When I use it, I think about growing up in Springfield Gardens, a Queens neighborhood sandwiched between the Belt Parkway and John F. Kennedy Airport. I lived with my mom, grandparents, and great-grandmother in a small yellow-paneled house with creaky floors and stairs. I remember the predictable squeaks of those wooden panels as my grandma would ease over to my room with some magical brew. I feel the smoothness of her hands, those of a trained nurse, and her Patois accent telling me to “rest up, ah-right?” as she’d apply Vicks to the base of my neck. She’d hum a church hymn and whisper a prayer for me as I dipped away into myself.

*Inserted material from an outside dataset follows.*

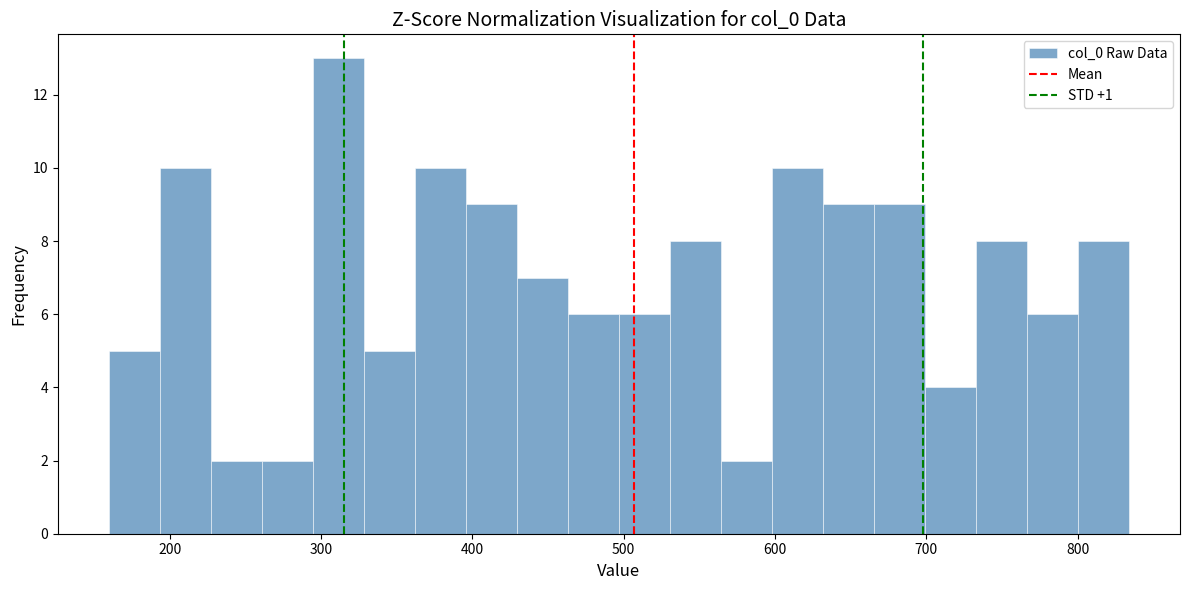

Read against the x-axis, roughly where is the centre of the tallest bar?

310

These are the moments that make treatments memorable, beyond the product and deeper than the brand. It’s knowing that no matter the ingredient, there’s a history to every method. My mom tells me she uses it because grandma did. Grandma tells me she uses it because great-grandma did, and their endorsements carry more weight than any advertisement or online review. Being sick brings me into close proximity with my heritage, not just through the treatments we called our own but through the ones we allowed into our orbit. The beauty of lineage is revealed through traditions like these, and in the ways we — in defiance of the world — keep ourselves healthy and alive, then pass it on.